» Required actions:
a. According to the text on the geology of Kashmir, what is the only outlet of the Kashmir valley?
b. Reproduce the passage of the text on the geology of Kashmir starting at "These three Geological" and ending at "other river Valleys.".
c. Carry on the text on the geology of Kashmir from its last sentence.

» Source text:
** Begin **
Geology of Kashmir

Geology of Kashmir
The Geology of the territories of Jammu, Kashmir and Ladakh has been studied in some detail by R. Lydekkar. He has divided the territory into three different structural Zones:
1. The Panjal
2. The Zanskar
3. The Tertiary Groups

These three Geological divisions form the basis of the four physical divisions of the State.

The Panjal forms the Outer plain, the Outer Hills and the Middle Mountains. The Zankar includes the whole of the eastern region from Spiti and Lahol (32.170N. Latitude) to the lofty Karakoram mountains in the north. The Tertiary Groups include the valley of Kashmir and other river Valleys.

The oval valley of Kashmir is longitudinal. It is about 1700 metres above sea level. There is a high wall of mountains round the valley. These rise to a height of 5500 metres above sea level. The only outlet of the valley is Baramulla where the Jehlum flows out through a narrow gorge. The entire drainage of the valley of Kashmir and its surrounding areas has only this outlet. In the north, Kashmir has many volcanic rock formations. These are mostly stratified and several thousand metres thick. There are many layers of sedimentary rocks which are found in Liddar valley, Baramulla district and Banihal Verinag section of the Pir Panjal range.
** End **
» Data pulled from a collection:
** Begin **
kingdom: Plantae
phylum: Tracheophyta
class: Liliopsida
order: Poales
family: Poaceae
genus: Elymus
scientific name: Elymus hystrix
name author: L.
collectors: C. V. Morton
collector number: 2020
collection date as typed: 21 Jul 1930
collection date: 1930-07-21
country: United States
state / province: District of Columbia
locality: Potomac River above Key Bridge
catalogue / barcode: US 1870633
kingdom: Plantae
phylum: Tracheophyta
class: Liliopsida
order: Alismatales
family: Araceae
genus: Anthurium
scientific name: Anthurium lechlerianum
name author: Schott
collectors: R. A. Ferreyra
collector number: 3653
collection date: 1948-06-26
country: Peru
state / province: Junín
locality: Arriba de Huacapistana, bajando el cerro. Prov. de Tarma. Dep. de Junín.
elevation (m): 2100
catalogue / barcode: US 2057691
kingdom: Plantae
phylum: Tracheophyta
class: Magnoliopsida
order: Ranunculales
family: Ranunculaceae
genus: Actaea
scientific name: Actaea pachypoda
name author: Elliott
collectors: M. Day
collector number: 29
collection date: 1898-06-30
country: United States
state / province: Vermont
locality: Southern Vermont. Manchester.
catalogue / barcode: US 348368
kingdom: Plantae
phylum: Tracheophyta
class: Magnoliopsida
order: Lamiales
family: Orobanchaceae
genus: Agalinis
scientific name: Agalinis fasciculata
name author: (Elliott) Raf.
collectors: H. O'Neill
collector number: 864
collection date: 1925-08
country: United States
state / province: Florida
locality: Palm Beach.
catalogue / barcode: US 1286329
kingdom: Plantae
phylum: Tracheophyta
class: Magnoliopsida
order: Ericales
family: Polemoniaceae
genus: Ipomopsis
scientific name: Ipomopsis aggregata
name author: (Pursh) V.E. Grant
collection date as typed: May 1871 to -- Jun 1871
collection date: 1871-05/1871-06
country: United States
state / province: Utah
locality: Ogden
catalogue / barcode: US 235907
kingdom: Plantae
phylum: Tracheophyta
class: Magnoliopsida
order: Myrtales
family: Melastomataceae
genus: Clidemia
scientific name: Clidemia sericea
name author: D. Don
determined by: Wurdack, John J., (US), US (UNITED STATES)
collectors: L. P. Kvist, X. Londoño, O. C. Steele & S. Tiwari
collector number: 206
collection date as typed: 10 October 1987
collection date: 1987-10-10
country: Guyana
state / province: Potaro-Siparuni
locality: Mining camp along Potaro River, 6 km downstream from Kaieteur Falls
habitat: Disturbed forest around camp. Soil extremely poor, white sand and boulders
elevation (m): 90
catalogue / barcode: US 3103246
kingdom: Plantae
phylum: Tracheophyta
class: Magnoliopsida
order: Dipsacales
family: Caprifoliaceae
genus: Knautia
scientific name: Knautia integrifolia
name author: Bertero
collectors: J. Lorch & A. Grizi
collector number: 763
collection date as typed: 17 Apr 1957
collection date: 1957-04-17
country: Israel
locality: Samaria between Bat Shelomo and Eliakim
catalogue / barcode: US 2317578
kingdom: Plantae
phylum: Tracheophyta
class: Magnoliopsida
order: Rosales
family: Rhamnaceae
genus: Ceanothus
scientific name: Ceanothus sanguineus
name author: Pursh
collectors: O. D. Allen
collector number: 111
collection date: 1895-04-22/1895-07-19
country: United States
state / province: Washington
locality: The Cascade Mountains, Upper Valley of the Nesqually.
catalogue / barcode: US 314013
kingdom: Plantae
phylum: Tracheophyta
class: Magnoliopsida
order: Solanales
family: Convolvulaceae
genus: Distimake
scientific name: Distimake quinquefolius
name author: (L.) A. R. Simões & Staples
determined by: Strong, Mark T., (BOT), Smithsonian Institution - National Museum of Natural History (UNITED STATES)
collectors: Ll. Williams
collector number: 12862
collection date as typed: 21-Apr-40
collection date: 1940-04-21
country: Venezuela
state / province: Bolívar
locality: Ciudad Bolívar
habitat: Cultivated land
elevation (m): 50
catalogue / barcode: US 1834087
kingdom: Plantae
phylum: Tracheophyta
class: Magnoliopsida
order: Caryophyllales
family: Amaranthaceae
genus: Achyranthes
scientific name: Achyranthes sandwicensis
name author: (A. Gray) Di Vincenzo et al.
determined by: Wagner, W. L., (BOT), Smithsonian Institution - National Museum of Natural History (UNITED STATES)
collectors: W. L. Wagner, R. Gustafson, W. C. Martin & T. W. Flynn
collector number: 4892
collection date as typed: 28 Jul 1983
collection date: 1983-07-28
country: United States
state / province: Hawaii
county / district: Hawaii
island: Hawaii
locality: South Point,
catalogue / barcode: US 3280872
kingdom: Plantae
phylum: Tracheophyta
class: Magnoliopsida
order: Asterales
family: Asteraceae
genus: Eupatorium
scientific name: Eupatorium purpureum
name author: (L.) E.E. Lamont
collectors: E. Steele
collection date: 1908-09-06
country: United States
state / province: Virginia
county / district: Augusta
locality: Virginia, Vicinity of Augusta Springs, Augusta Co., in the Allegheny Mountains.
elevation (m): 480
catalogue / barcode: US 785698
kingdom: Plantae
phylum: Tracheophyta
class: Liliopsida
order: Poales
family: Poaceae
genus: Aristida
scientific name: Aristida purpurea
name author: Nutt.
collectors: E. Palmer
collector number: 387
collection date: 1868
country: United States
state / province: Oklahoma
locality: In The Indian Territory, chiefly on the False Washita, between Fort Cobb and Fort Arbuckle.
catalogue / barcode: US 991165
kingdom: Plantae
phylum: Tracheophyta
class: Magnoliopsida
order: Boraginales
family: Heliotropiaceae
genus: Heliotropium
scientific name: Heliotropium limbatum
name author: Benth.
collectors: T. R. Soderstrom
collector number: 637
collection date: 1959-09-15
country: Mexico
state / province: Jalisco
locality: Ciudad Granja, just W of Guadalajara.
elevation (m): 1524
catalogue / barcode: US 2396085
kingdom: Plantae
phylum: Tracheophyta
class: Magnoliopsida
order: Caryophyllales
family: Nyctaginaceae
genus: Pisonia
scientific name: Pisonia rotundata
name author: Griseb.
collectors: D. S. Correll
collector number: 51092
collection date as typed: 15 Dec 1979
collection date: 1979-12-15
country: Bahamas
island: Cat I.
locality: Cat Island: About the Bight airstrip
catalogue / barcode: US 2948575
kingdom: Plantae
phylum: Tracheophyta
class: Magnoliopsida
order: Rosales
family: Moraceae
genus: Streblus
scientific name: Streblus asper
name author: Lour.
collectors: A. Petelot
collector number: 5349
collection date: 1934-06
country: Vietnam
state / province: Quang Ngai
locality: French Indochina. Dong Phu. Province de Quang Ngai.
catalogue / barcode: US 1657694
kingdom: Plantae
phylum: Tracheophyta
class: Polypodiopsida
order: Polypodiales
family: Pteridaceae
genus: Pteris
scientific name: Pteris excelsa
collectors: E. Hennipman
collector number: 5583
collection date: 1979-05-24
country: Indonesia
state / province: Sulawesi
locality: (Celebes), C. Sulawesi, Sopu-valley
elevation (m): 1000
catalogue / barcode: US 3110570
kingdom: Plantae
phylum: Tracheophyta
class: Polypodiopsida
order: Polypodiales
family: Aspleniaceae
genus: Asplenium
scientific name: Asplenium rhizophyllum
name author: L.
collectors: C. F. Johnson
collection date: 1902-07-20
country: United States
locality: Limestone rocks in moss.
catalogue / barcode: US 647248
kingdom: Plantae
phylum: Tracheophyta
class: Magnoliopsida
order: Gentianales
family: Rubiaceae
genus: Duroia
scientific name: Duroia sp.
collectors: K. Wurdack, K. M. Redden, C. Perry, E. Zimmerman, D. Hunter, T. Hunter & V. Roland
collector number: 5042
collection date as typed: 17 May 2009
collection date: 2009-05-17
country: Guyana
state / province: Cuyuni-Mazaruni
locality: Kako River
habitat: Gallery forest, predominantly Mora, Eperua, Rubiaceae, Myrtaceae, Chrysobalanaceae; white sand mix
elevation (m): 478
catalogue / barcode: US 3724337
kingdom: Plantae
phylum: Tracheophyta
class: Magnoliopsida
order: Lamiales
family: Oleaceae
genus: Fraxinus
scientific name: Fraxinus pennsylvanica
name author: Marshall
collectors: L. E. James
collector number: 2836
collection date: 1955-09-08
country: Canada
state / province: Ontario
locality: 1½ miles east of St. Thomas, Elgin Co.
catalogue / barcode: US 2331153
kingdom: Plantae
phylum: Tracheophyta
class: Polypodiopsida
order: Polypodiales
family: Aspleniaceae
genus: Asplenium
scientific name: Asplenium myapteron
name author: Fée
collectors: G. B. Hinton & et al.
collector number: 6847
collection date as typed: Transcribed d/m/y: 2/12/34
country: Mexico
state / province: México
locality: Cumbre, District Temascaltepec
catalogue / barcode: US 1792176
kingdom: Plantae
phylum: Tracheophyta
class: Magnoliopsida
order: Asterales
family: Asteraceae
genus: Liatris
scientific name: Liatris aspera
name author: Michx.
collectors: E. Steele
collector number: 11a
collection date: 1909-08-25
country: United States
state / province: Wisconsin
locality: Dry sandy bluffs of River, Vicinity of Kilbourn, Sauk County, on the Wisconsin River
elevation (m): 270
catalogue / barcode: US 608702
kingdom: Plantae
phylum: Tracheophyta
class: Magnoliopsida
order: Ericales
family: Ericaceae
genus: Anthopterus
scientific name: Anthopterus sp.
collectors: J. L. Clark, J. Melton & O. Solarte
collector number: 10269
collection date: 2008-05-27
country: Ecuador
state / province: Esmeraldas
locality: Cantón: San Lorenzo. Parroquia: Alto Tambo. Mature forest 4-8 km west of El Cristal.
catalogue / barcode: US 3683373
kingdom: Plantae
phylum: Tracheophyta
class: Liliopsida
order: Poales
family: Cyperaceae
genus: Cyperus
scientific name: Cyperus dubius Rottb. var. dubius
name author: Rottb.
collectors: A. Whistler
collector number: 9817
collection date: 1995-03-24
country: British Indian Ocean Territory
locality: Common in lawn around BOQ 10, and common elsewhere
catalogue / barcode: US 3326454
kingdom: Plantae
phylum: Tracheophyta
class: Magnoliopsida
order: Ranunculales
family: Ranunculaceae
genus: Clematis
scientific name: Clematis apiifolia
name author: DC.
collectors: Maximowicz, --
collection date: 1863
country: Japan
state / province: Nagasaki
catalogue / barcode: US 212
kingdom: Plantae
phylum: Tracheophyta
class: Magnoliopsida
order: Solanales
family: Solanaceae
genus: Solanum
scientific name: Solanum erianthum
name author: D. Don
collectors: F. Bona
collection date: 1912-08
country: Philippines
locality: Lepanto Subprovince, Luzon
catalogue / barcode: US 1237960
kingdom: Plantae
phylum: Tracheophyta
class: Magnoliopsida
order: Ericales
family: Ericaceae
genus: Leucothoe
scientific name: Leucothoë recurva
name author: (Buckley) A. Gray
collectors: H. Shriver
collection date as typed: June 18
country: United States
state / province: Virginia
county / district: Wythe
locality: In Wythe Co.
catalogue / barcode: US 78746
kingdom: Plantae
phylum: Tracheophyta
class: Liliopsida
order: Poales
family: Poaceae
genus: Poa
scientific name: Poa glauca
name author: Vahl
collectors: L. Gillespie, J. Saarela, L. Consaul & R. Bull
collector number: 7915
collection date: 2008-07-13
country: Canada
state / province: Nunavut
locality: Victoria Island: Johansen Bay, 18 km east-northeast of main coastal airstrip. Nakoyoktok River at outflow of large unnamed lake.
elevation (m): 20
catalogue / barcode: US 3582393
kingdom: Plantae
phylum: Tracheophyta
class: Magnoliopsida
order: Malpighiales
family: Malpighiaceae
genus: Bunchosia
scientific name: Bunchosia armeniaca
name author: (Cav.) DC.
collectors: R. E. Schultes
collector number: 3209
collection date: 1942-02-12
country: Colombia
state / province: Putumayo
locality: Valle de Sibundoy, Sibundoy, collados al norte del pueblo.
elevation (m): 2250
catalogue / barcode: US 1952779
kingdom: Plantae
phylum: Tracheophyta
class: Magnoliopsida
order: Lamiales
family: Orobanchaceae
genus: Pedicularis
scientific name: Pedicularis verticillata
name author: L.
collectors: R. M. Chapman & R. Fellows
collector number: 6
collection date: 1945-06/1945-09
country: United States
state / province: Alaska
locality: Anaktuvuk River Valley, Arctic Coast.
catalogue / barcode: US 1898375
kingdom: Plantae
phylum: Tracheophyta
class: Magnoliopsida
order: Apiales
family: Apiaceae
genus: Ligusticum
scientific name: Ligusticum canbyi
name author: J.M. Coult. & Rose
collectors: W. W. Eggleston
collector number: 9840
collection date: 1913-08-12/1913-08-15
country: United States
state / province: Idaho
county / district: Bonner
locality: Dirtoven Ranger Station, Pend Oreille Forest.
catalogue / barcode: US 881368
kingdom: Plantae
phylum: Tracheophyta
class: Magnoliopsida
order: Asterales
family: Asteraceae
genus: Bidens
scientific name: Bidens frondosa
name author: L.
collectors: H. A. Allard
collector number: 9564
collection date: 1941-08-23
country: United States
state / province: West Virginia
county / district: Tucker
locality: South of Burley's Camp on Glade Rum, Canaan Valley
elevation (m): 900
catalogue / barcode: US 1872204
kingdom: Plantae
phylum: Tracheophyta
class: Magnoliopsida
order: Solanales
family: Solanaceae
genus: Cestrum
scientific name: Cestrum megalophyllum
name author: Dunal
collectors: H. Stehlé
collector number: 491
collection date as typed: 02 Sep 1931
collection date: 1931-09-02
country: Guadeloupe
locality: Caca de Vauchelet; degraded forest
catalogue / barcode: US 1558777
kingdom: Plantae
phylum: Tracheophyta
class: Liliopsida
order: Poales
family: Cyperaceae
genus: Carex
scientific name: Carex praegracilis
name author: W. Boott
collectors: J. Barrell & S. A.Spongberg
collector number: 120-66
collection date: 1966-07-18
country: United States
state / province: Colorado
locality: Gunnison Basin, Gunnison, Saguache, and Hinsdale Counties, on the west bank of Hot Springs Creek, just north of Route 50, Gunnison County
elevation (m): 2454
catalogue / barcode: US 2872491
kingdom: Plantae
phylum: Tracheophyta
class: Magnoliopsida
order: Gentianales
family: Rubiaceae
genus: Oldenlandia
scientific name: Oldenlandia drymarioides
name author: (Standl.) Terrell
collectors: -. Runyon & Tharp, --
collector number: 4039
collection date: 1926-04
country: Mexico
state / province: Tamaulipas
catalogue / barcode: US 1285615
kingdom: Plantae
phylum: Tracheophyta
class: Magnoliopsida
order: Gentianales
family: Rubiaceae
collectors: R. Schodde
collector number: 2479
** End **
» The results:
a. Baramulla, where the Jehlum flows out through a narrow gorge.

b.
These three Geological divisions form the basis of the four physical divisions of the State.

The Panjal forms the Outer plain, the Outer Hills and the Middle Mountains. The Zankar includes the whole of the eastern region from Spiti and Lahol (32.170N. Latitude) to the lofty Karakoram mountains in the north. The Tertiary Groups include the valley of Kashmir and other river Valleys.

c.
Limestones and shells are common. The rock layers have many fossils. Near Yarkand to the extreme north, shells have been found showing that the region was under sea in the geological past.

To the south and west of the valley there are karewa formations which are lake-laid clays and shales. These are lacustine deposits and appear like flat mounds on the margin of high mountains. Below these karewas is spread the alluvium of the Jehlum. The highest karewa is near the Pir Panjal. It is 3800 meters above sea level and more than 2100 metres above the level of the Jhelum.

Distribution of Rocks and Minerals

The mountains surrounding the different valleys of the State of Jammu and Kashmir have varied mineral wealth. The first survey of minerals wealth in the State was made by a renowned geologist Mr. Middlemiss in 1924 in collaboration with the Government of Jammu and Kashmir, but an intensive mineral survey was taken up in the year 1956 when systematic investigation began, as a consequence of which mineral exploitation in the state was organised and developed.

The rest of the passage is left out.